冬野はまだ綾歌の前にいた。
「冬野殿、もう遅いかもしれぬが、御母衣家へお帰りなさい」
 ドアがギィッときしんで開いた。冬野は体が勝手にドアのほうへ行こうとしているのに気づいた。
「綾歌さん、私は……」
 冬野の目の前で、ドアが閉まった。閉じるその間に冬野は綾歌の顔に微笑みが浮かんでいるのに気づいた。それが誰のためになのかは、冬野には知ることが出来なかった。
「御母衣家の冬野様、綾歌への用事はお済みですか」
 冬野がハッと後ろを振り向くと、艶然と笑いを浮かべている香散見の姿があった。
「お帰りになりますわね」
 香散見は拒絶出来ない口調でそう言うと、冬野の返事を待たずにさっさと歩き出した。
 冬野の頭の回転は先程から停止していた。何故、当麻家に来たのか、私はいったい何をしていたのか。記憶が消されたわけではなかった。冬野の心の中にぽっかりと穴が空いただけであった。
「御母衣家の冬野様」
 香散見が玄関のドアの前で冬野を振り返った。その右手が冬野の額にそっと触れて、ドアのノブのほうへ移動した。
「では、失礼いたします」
 香散見が冬野を外に送りだすと、優雅に一礼してドアを閉めた。
 冬野は自分の車のほうへ近づいた。運転手のゆみ子が後部座席のドアを開けると、冬野は黙って中に入った。ゆみ子はすぐに車を発進させる。

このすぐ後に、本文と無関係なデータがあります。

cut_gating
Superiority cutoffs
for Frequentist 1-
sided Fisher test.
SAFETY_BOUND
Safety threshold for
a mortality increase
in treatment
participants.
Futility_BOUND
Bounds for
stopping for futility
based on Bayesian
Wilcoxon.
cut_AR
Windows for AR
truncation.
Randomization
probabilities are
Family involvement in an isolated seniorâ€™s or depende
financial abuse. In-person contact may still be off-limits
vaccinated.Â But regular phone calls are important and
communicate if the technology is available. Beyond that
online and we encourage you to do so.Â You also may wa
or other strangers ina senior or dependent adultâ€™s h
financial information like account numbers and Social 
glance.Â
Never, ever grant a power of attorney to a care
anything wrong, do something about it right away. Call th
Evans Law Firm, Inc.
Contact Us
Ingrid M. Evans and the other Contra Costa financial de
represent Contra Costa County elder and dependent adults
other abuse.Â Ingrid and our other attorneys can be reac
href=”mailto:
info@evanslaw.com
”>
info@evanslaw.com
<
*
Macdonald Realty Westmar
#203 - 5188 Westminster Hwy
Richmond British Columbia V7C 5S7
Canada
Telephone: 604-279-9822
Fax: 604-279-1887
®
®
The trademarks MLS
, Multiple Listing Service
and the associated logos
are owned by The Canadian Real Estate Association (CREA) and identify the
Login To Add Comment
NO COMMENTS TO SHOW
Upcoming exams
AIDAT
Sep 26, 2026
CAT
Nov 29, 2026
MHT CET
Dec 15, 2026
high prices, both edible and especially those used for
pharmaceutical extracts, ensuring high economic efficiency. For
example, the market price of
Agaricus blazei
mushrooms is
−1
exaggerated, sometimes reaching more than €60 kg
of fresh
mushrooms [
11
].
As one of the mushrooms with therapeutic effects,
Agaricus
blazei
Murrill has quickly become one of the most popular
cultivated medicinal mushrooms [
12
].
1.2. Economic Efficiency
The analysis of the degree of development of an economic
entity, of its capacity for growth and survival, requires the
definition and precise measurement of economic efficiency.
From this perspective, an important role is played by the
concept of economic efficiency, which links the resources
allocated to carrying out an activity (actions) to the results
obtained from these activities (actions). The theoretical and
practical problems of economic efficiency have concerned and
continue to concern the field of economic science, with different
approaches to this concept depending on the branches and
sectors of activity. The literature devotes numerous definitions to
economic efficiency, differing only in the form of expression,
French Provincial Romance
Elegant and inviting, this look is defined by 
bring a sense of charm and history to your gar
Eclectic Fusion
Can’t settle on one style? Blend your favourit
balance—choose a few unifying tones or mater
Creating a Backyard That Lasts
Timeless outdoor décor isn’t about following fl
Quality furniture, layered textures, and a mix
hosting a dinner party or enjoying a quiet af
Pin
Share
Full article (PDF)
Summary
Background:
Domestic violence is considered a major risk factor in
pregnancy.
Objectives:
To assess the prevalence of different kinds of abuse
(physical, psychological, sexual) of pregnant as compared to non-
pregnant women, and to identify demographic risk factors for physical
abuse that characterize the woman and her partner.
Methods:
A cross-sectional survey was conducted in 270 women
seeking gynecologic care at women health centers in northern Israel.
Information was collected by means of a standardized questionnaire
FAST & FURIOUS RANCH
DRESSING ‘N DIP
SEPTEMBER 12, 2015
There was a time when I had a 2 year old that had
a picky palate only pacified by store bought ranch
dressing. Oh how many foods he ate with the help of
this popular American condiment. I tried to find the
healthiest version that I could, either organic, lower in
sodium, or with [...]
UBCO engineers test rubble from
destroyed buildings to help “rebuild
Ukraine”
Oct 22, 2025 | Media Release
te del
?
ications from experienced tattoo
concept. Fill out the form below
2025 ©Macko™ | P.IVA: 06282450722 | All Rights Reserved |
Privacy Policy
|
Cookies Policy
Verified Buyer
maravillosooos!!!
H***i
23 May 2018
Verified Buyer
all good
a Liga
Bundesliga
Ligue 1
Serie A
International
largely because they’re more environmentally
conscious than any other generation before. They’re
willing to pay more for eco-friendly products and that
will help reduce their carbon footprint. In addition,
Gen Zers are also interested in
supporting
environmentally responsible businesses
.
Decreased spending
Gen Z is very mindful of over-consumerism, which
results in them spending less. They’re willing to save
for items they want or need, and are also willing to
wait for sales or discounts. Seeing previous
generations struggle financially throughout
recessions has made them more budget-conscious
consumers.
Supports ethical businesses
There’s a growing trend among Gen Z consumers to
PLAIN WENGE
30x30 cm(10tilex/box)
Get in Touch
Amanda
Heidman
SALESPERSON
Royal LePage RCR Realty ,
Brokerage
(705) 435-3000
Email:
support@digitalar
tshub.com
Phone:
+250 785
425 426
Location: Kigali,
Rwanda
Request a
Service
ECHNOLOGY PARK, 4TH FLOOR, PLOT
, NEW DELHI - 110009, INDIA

「ゆみ子さん、まっすぐに御母衣家へ帰ってちょうだい」
 そう言って冬野はシートにもたれかかって目を閉じた。ゆみ子がその寝顔に微笑んで、軽快に車を走らせた。
 冬野の脳裏に祥吾の姿が浮かんだ。祥吾さんに会わなければ、と冬野は思った。だが、それは実現することが出来なかった。
 冬野は車に揺られながら死出の道に旅立ったのである。